Outside on the tarmac, Jim switched on his wheeled command console and picked up both their mask-mounted cameras, on separate monitor feeds. He attached small, switched-on flashlights on lanyards from their pull-away shoulder straps: the thickness of the multilayered suit gloves limited the wearer's fine-motor skills.

The TSA guys came up and tried to talk to them some more, but Eph feigned deafness, shaking his head and touching his hood.

As they approached the airplane, Jim showed Eph and Nora a laminated printout containing an overhead view of the interior seat assignments, numbers corresponding to passenger and crew manifests listed on the back. He pointed to a red dot at 18A.

"The federal air marshal," Jim said into his microphone. "Last name Charpentier. Exit row, window seat."

"Got it," Eph said.

A second red dot. "TSA pointed out this other passenger of interest. A German diplomat on the flight, Rolph Hubermann, business class, second row, seat F. In town for UN Council talks on the Korean situation. Might have been carrying one of those diplomatic pouches that get a free pass at customs. Could be nothing, but there is a contingent of Germans on their way here right now, from the UN, just to retrieve it."

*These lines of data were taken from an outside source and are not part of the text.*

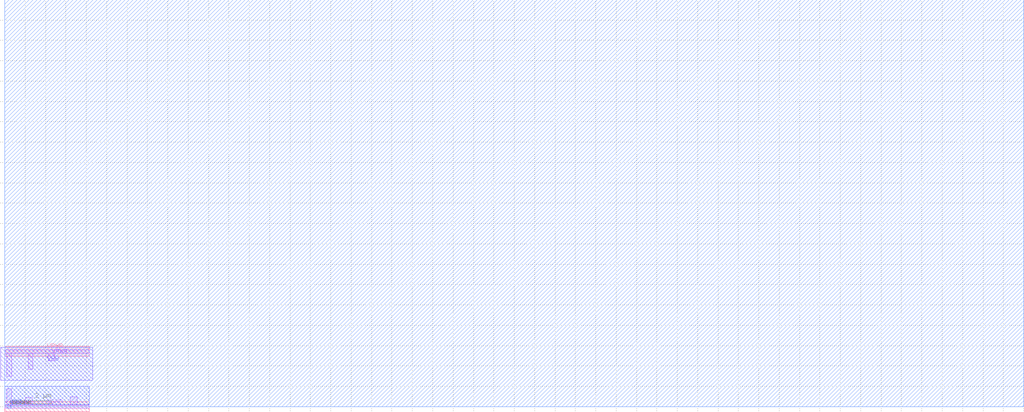
<source format=lef>
VERSION 5.4 ;
NAMESCASESENSITIVE ON ;
BUSBITCHARS "[]" ;
DIVIDERCHAR "/" ;

UNITS
  DATABASE MICRONS 1000 ;
END UNITS
MANUFACTURINGGRID 0.1 ;

LAYER M1
  TYPE ROUTING ;
  DIRECTION HORIZONTAL ;
  PITCH 0.2 ;
  WIDTH 0.1 ;
  OFFSET 0.1 ;
  AREA 0.042 ;
END M1

LAYER M2
  TYPE ROUTING ;
  DIRECTION VERTICAL ;
  PITCH 0.2 ;
  WIDTH 0.1 ;
  OFFSET 0.1 ;
  AREA 0.052 ;
END M2

LAYER nwell
  TYPE MASTERSLICE ;
  PROPERTY LEF58_TYPE "TYPE NWELL ;" ;
END nwell

LAYER pwell
  TYPE MASTERSLICE ;
  PROPERTY LEF58_TYPE "TYPE PWELL ;" ;
END pwell

SITE site1
  CLASS CORE ;
  SIZE 50 BY 20 ;
END site1

MACRO snl_bufx1
 SIZE 50 BY 20 ;
 PIN Z DIRECTION OUTPUT ; END Z
 PIN A DIRECTION INPUT ; END A
 PIN VDD DIRECTION INOUT ; USE POWER ; END VDD
 PIN VSS DIRECTION INOUT ; USE GROUND ; END VSS
END snl_bufx1

MACRO snl_bufx2
 SIZE 50 BY 20 ;
 PIN Z DIRECTION OUTPUT ; END Z
 PIN A DIRECTION INPUT ; END A
 PIN VDD DIRECTION INOUT ; USE POWER ; END VDD
 PIN VSS DIRECTION INOUT ; USE GROUND ; END VSS
  PIN VGND
    DIRECTION INOUT ;
    USE GROUND ;
    SHAPE ABUTMENT ;
    PORT
      LAYER M1 ;
        RECT 0.000 -0.240 4.140 0.240 ;
    END
    PORT
      LAYER M2 ;
        RECT 0.090 0.085 0.345 0.885 ;
        RECT 1.015 0.085 1.345 0.465 ;
        RECT 3.220 0.085 3.550 0.485 ;
        RECT 0.000 -0.085 4.140 0.085 ;
    END
  END VGND
  # power/ground PINs
  PIN VNB
    DIRECTION INPUT ;
    PORT
      LAYER pwell ;
        RECT 0.005 0.105 4.135 1.015 ;
        RECT 0.150 -0.085 0.320 0.105 ;
    END
  END VNB
  PIN VPB
    DIRECTION INPUT ;
    PORT
      LAYER nwell ;
        RECT -0.190 1.305 4.330 2.910 ;
    END
  END VPB
  PIN VPWR
    DIRECTION INOUT ;
    USE POWER ;
    SHAPE ABUTMENT ;
    PORT
      LAYER M1 ;
        RECT 0.000 2.480 4.140 2.960 ;
    END
    PORT
      LAYER M2 ;
        RECT 0.000 2.635 4.140 2.805 ;
        RECT 0.090 1.495 0.345 2.635 ;
        RECT 1.160 1.835 1.380 2.635 ;
        RECT 2.125 2.255 2.455 2.635 ;
    END
  END VPWR
END snl_bufx2

END LIBRARY

</source>
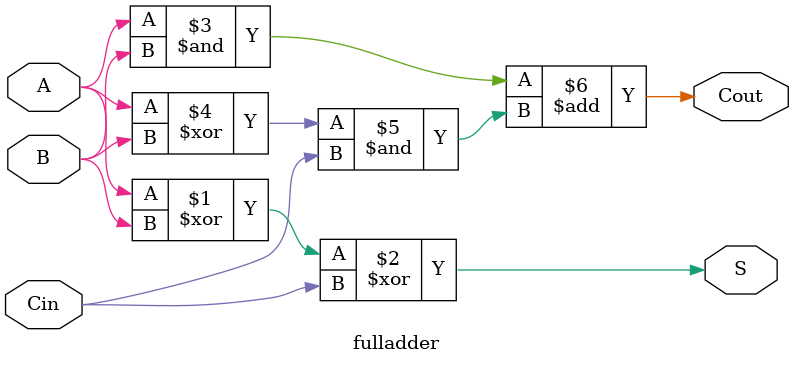
<source format=sv>
module fulladder(
    input logic A, B, Cin,
    output logic S, Cout
);

    assign S = A ^ B ^ Cin;
    assign Cout = (A & B) + ((A ^ B) & Cin);

endmodule
</source>
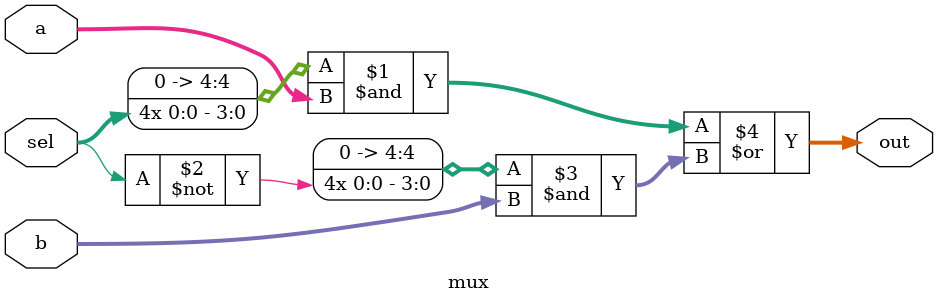
<source format=v>
module mux( 
input [4:0] a, b,
input sel,
output [4:0] out );
// When sel=0, assign a to out. 
// When sel=1, assign b to out.
assign out = ({4{sel}}&a) | ({4{~sel}} & b);
endmodule

</source>
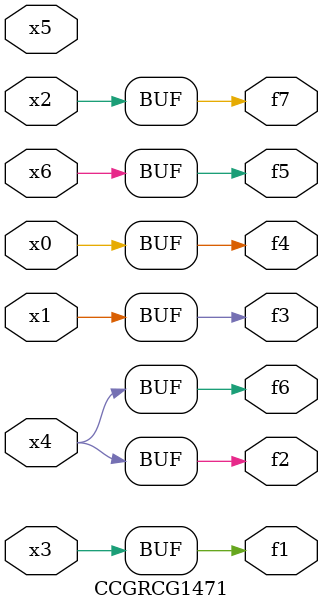
<source format=v>
module CCGRCG1471(
	input x0, x1, x2, x3, x4, x5, x6,
	output f1, f2, f3, f4, f5, f6, f7
);
	assign f1 = x3;
	assign f2 = x4;
	assign f3 = x1;
	assign f4 = x0;
	assign f5 = x6;
	assign f6 = x4;
	assign f7 = x2;
endmodule

</source>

Jim left them at the edge of the lights, turning back to his monitors. Inside the perimeter, it was brighter than day. They moved nearly without shadow. Eph led the way up the fire engine ladder onto the wing, then along its broadening surface to the opened door.

Eph entered first. The stillness was palpable. Nora followed, standing with him shoulder to shoulder at the head of the middle cabin.

Seated corpses faced them, in row after row. Eph's and Nora's flashlight beams registered dully in the dead jewels of their open eyes.